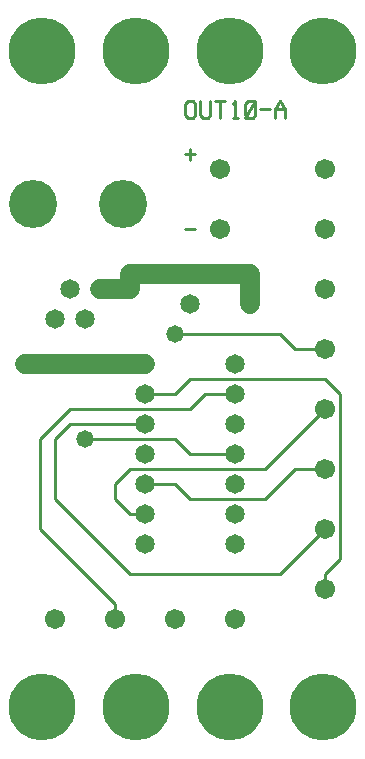
<source format=gtl>
%MOIN*%
%FSLAX25Y25*%
G04 D10 used for Character Trace; *
G04     Circle (OD=.01000) (No hole)*
G04 D11 used for Power Trace; *
G04     Circle (OD=.06700) (No hole)*
G04 D12 used for Signal Trace; *
G04     Circle (OD=.01100) (No hole)*
G04 D13 used for Via; *
G04     Circle (OD=.05800) (Round. Hole ID=.02800)*
G04 D14 used for Component hole; *
G04     Circle (OD=.06500) (Round. Hole ID=.03500)*
G04 D15 used for Component hole; *
G04     Circle (OD=.06700) (Round. Hole ID=.04300)*
G04 D16 used for Component hole; *
G04     Circle (OD=.08100) (Round. Hole ID=.05100)*
G04 D17 used for Component hole; *
G04     Circle (OD=.08900) (Round. Hole ID=.05900)*
G04 D18 used for Component hole; *
G04     Circle (OD=.11300) (Round. Hole ID=.08300)*
G04 D19 used for Component hole; *
G04     Circle (OD=.16000) (Round. Hole ID=.13000)*
G04 D20 used for Component hole; *
G04     Circle (OD=.18300) (Round. Hole ID=.15300)*
G04 D21 used for Component hole; *
G04     Circle (OD=.22291) (Round. Hole ID=.19291)*
%ADD10C,.01000*%
%ADD11C,.06700*%
%ADD12C,.01100*%
%ADD13C,.05800*%
%ADD14C,.06500*%
%ADD15C,.06700*%
%ADD16C,.08100*%
%ADD17C,.08900*%
%ADD18C,.11300*%
%ADD19C,.16000*%
%ADD20C,.18300*%
%ADD21C,.22291*%
%IPPOS*%
%LPD*%
G90*X0Y0D02*D21*X15625Y15625D03*D15*              
X40000Y45000D03*D12*Y50000D01*X15000Y75000D01*    
Y105000D01*X25000Y115000D01*X65000D01*            
X70000Y120000D01*X80000D01*D14*D03*Y130000D03*    
Y110000D03*D12*X60000Y120000D02*X65000Y125000D01* 
X50000Y120000D02*X60000D01*D14*X50000D03*         
Y130000D03*D11*X10000D01*D13*D03*D14*             
X20000Y145000D03*X30000D03*D12*X20000Y105000D02*  
X25000Y110000D01*X20000Y85000D02*Y105000D01*      
X45000Y60000D02*X20000Y85000D01*X45000Y60000D02*  
X95000D01*X110000Y75000D01*D15*D03*D12*Y60000D02* 
X115000Y65000D01*X110000Y55000D02*Y60000D01*D15*  
Y55000D03*D12*X115000Y65000D02*Y120000D01*        
X110000Y125000D01*X65000D01*D14*X50000Y110000D03* 
D12*X25000D01*D13*X30000Y105000D03*D12*X60000D01* 
X65000Y100000D01*X80000D01*D14*D03*D12*           
X45000Y95000D02*X90000D01*X40000Y90000D02*        
X45000Y95000D01*X40000Y85000D02*Y90000D01*        
X45000Y80000D02*X40000Y85000D01*X45000Y80000D02*  
X50000D01*D14*D03*D12*X65000Y85000D02*            
X60000Y90000D01*X65000Y85000D02*X90000D01*        
X100000Y95000D01*X110000D01*D15*D03*Y115000D03*   
D12*X90000Y95000D01*D14*X80000Y90000D03*Y80000D03*
Y70000D03*D12*X50000Y90000D02*X60000D01*D14*      
X50000D03*Y100000D03*Y70000D03*D15*               
X20000Y45000D03*X60000D03*X80000D03*D12*          
X100000Y135000D02*X95000Y140000D01*               
X100000Y135000D02*X110000D01*D15*D03*D12*         
X60000Y140000D02*X95000D01*D13*X60000D03*D14*     
X65000Y150000D03*D11*X35000Y155000D02*X45000D01*  
D14*X35000D03*D11*X45000D02*Y160000D01*X85000D01* 
Y150000D01*D14*D03*D15*X110000Y175000D03*         
Y155000D03*X75000Y175000D03*D10*X63326D02*        
X66674D01*D19*X42500Y183500D03*D15*               
X110000Y195000D03*X75000D03*D10*X63326Y200000D02* 
X66674D01*X65000Y201914D02*Y198086D01*D14*        
X25000Y155000D03*D10*X66674Y213086D02*            
X65837Y212129D01*X64163D01*X63326Y213086D01*      
Y216914D01*X64163Y217871D01*X65837D01*            
X66674Y216914D01*Y213086D01*X71674Y217871D02*     
Y213086D01*X70837Y212129D01*X69163D01*            
X68326Y213086D01*Y217871D01*X75000Y212129D02*     
Y217871D01*X73326D02*X76674D01*X79163Y216914D02*  
X80000Y217871D01*Y212129D01*X79163D02*X80837D01*  
X86674Y213086D02*X85837Y212129D01*X84163D01*      
X83326Y213086D01*Y216914D01*X84163Y217871D01*     
X85837D01*X86674Y216914D01*Y213086D01*            
X83326Y212129D02*X86674Y217871D01*                
X88326Y215000D02*X91674D01*X93326Y212129D02*      
Y215000D01*X95000Y217871D01*X96674Y215000D01*     
Y212129D01*X93326Y215000D02*X96674D01*D19*        
X12500Y183500D03*D21*X109375Y234375D03*X78125D03* 
X46875D03*X15625D03*X46875Y15625D03*X78125D03*    
X109375D03*M02*                                   

</source>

● **JOB**:
Restate the listing above word for word and skip each picture.

● **WRITTEN RESPONSE**:
<source format=gtl>
%MOIN*%
%FSLAX25Y25*%
G04 D10 used for Character Trace; *
G04     Circle (OD=.01000) (No hole)*
G04 D11 used for Power Trace; *
G04     Circle (OD=.06700) (No hole)*
G04 D12 used for Signal Trace; *
G04     Circle (OD=.01100) (No hole)*
G04 D13 used for Via; *
G04     Circle (OD=.05800) (Round. Hole ID=.02800)*
G04 D14 used for Component hole; *
G04     Circle (OD=.06500) (Round. Hole ID=.03500)*
G04 D15 used for Component hole; *
G04     Circle (OD=.06700) (Round. Hole ID=.04300)*
G04 D16 used for Component hole; *
G04     Circle (OD=.08100) (Round. Hole ID=.05100)*
G04 D17 used for Component hole; *
G04     Circle (OD=.08900) (Round. Hole ID=.05900)*
G04 D18 used for Component hole; *
G04     Circle (OD=.11300) (Round. Hole ID=.08300)*
G04 D19 used for Component hole; *
G04     Circle (OD=.16000) (Round. Hole ID=.13000)*
G04 D20 used for Component hole; *
G04     Circle (OD=.18300) (Round. Hole ID=.15300)*
G04 D21 used for Component hole; *
G04     Circle (OD=.22291) (Round. Hole ID=.19291)*
%ADD10C,.01000*%
%ADD11C,.06700*%
%ADD12C,.01100*%
%ADD13C,.05800*%
%ADD14C,.06500*%
%ADD15C,.06700*%
%ADD16C,.08100*%
%ADD17C,.08900*%
%ADD18C,.11300*%
%ADD19C,.16000*%
%ADD20C,.18300*%
%ADD21C,.22291*%
%IPPOS*%
%LPD*%
G90*X0Y0D02*D21*X15625Y15625D03*D15*              
X40000Y45000D03*D12*Y50000D01*X15000Y75000D01*    
Y105000D01*X25000Y115000D01*X65000D01*            
X70000Y120000D01*X80000D01*D14*D03*Y130000D03*    
Y110000D03*D12*X60000Y120000D02*X65000Y125000D01* 
X50000Y120000D02*X60000D01*D14*X50000D03*         
Y130000D03*D11*X10000D01*D13*D03*D14*             
X20000Y145000D03*X30000D03*D12*X20000Y105000D02*  
X25000Y110000D01*X20000Y85000D02*Y105000D01*      
X45000Y60000D02*X20000Y85000D01*X45000Y60000D02*  
X95000D01*X110000Y75000D01*D15*D03*D12*Y60000D02* 
X115000Y65000D01*X110000Y55000D02*Y60000D01*D15*  
Y55000D03*D12*X115000Y65000D02*Y120000D01*        
X110000Y125000D01*X65000D01*D14*X50000Y110000D03* 
D12*X25000D01*D13*X30000Y105000D03*D12*X60000D01* 
X65000Y100000D01*X80000D01*D14*D03*D12*           
X45000Y95000D02*X90000D01*X40000Y90000D02*        
X45000Y95000D01*X40000Y85000D02*Y90000D01*        
X45000Y80000D02*X40000Y85000D01*X45000Y80000D02*  
X50000D01*D14*D03*D12*X65000Y85000D02*            
X60000Y90000D01*X65000Y85000D02*X90000D01*        
X100000Y95000D01*X110000D01*D15*D03*Y115000D03*   
D12*X90000Y95000D01*D14*X80000Y90000D03*Y80000D03*
Y70000D03*D12*X50000Y90000D02*X60000D01*D14*      
X50000D03*Y100000D03*Y70000D03*D15*               
X20000Y45000D03*X60000D03*X80000D03*D12*          
X100000Y135000D02*X95000Y140000D01*               
X100000Y135000D02*X110000D01*D15*D03*D12*         
X60000Y140000D02*X95000D01*D13*X60000D03*D14*     
X65000Y150000D03*D11*X35000Y155000D02*X45000D01*  
D14*X35000D03*D11*X45000D02*Y160000D01*X85000D01* 
Y150000D01*D14*D03*D15*X110000Y175000D03*         
Y155000D03*X75000Y175000D03*D10*X63326D02*        
X66674D01*D19*X42500Y183500D03*D15*               
X110000Y195000D03*X75000D03*D10*X63326Y200000D02* 
X66674D01*X65000Y201914D02*Y198086D01*D14*        
X25000Y155000D03*D10*X66674Y213086D02*            
X65837Y212129D01*X64163D01*X63326Y213086D01*      
Y216914D01*X64163Y217871D01*X65837D01*            
X66674Y216914D01*Y213086D01*X71674Y217871D02*     
Y213086D01*X70837Y212129D01*X69163D01*            
X68326Y213086D01*Y217871D01*X75000Y212129D02*     
Y217871D01*X73326D02*X76674D01*X79163Y216914D02*  
X80000Y217871D01*Y212129D01*X79163D02*X80837D01*  
X86674Y213086D02*X85837Y212129D01*X84163D01*      
X83326Y213086D01*Y216914D01*X84163Y217871D01*     
X85837D01*X86674Y216914D01*Y213086D01*            
X83326Y212129D02*X86674Y217871D01*                
X88326Y215000D02*X91674D01*X93326Y212129D02*      
Y215000D01*X95000Y217871D01*X96674Y215000D01*     
Y212129D01*X93326Y215000D02*X96674D01*D19*        
X12500Y183500D03*D21*X109375Y234375D03*X78125D03* 
X46875D03*X15625D03*X46875Y15625D03*X78125D03*    
X109375D03*M02*                                   

</source>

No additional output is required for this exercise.